HAKİM

el-Müstedrek

DELAİLU'N-NÜBÜVVE

 

1635- Adem (a.s)'in Muhammed (Sallallahu aleyhi ve Sellem)'ın Hakkı ile Mağfiret Dilemesi

 

4286- ... Bize Ebu'l-Haris Abdullah b. Müslim el-Pihri tahdis etti, bize İsmail b. Mesleme tahdis etti, bize Abdurrahman b. Zeyd b. Eslem babasından bildirdi. O dedesinden, o Ömer b. el- Hattab (r.a)’dan şöyle dediğini nakletti: Rasulullah (Sallallahu aleyhi ve Sellem) şöyle buyurdu: "Adem günahı işleyince: Rabbim! Senden Muhammed'in hakkı için bana mağfiret etmeni diliyorum dedi. Allah: Ey Adem! Sen kendisini daha yaratmadığın halde Muhammed'i nasıl bildin? dedi. Adem: Rabbim. Çünkü beni elinle yarattığın ve ruhundan bana üflediğin vakit başımı kaldırdım, arşın bacakları üzerinde La İlahe illallah Muhammedu'r-Rasulullah yazılı olduğunu gördüm. Ben de senin kendi ismine ancak yarattıkların arasında en çok sevdiğin kişinin ismini ekleyeceğini bildim (de onun için adını zikrederek yalvardım) dedi. Bu sefer Allah şöyle buyurdu: Ey Adem!

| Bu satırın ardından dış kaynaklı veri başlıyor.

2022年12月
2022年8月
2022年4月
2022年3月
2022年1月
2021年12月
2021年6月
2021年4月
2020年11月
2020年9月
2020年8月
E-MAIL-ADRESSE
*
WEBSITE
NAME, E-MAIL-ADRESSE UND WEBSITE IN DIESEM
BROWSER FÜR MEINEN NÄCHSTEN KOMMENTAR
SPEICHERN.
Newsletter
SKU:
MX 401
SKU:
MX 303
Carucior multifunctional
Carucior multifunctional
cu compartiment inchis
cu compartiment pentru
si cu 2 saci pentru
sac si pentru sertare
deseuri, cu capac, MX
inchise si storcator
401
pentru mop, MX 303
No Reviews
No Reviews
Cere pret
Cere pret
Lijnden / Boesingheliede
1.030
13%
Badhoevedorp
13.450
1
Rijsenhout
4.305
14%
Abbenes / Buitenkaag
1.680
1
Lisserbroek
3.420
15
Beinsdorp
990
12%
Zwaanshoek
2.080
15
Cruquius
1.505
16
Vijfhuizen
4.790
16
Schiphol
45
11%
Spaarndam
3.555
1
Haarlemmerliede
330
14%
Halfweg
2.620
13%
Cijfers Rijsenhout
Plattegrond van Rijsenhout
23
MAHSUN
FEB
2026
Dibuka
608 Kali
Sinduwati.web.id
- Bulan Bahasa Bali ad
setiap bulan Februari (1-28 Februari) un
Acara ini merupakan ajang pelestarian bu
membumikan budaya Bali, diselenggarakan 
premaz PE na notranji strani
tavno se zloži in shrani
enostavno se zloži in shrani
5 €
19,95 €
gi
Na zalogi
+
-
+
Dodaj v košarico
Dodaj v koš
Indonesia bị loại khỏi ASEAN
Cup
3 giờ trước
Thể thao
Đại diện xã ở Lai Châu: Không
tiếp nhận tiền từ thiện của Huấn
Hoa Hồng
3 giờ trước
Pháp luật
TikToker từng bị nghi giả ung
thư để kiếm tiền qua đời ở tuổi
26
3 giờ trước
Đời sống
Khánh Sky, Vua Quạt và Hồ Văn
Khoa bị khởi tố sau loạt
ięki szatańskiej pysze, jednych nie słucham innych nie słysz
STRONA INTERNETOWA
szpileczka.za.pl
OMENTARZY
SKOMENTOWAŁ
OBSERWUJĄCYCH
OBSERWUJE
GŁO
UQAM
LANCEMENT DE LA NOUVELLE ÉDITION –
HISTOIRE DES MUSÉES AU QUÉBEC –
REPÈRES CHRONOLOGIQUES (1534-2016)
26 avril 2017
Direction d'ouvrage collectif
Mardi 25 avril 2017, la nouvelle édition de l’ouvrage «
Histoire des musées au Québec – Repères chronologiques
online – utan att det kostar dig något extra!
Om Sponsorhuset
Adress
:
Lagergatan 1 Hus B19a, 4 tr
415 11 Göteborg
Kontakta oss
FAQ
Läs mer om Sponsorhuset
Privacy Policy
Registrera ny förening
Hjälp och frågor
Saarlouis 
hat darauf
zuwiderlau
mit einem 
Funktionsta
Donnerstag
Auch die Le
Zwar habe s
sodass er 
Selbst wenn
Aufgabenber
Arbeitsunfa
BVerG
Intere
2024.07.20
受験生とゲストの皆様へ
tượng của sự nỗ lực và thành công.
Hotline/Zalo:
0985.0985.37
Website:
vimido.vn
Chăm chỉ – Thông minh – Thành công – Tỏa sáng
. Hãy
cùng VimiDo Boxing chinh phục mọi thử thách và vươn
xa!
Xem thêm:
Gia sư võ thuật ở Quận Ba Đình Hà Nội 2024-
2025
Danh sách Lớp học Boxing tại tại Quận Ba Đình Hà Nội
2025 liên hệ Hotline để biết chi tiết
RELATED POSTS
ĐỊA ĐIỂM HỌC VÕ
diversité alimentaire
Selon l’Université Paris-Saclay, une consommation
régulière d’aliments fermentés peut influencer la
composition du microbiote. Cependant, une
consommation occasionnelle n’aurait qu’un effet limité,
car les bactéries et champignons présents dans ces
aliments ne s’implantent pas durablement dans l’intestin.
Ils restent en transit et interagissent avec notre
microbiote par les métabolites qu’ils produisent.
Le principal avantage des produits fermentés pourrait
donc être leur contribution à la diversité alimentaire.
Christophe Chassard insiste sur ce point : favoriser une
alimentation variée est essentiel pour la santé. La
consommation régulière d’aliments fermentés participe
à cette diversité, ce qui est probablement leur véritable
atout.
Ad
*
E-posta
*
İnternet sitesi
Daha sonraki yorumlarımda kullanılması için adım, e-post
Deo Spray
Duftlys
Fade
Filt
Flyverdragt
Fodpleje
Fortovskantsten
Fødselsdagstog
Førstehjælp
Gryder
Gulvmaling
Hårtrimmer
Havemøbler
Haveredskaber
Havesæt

Doğru söyledin şüphesiz ki o yarattıklarım arasında en sevdiğimdir. Bana onun hakkı ile dua et, ben artık sana (günahını) bağışladım. Muhammed de olmasaydı zaten seni de yaratmayacaktım."

 

Bu senedi sahih bir hadistir ve Abdurrahman b. Zeyd b. Eslem'in bu kitapta zikrettiğim ilk hadisidir.

 

 

 

4287- *Bize Ebu'l-Abbas Muhammed b. Yakub tahdis etti. Bize el-Abbas b.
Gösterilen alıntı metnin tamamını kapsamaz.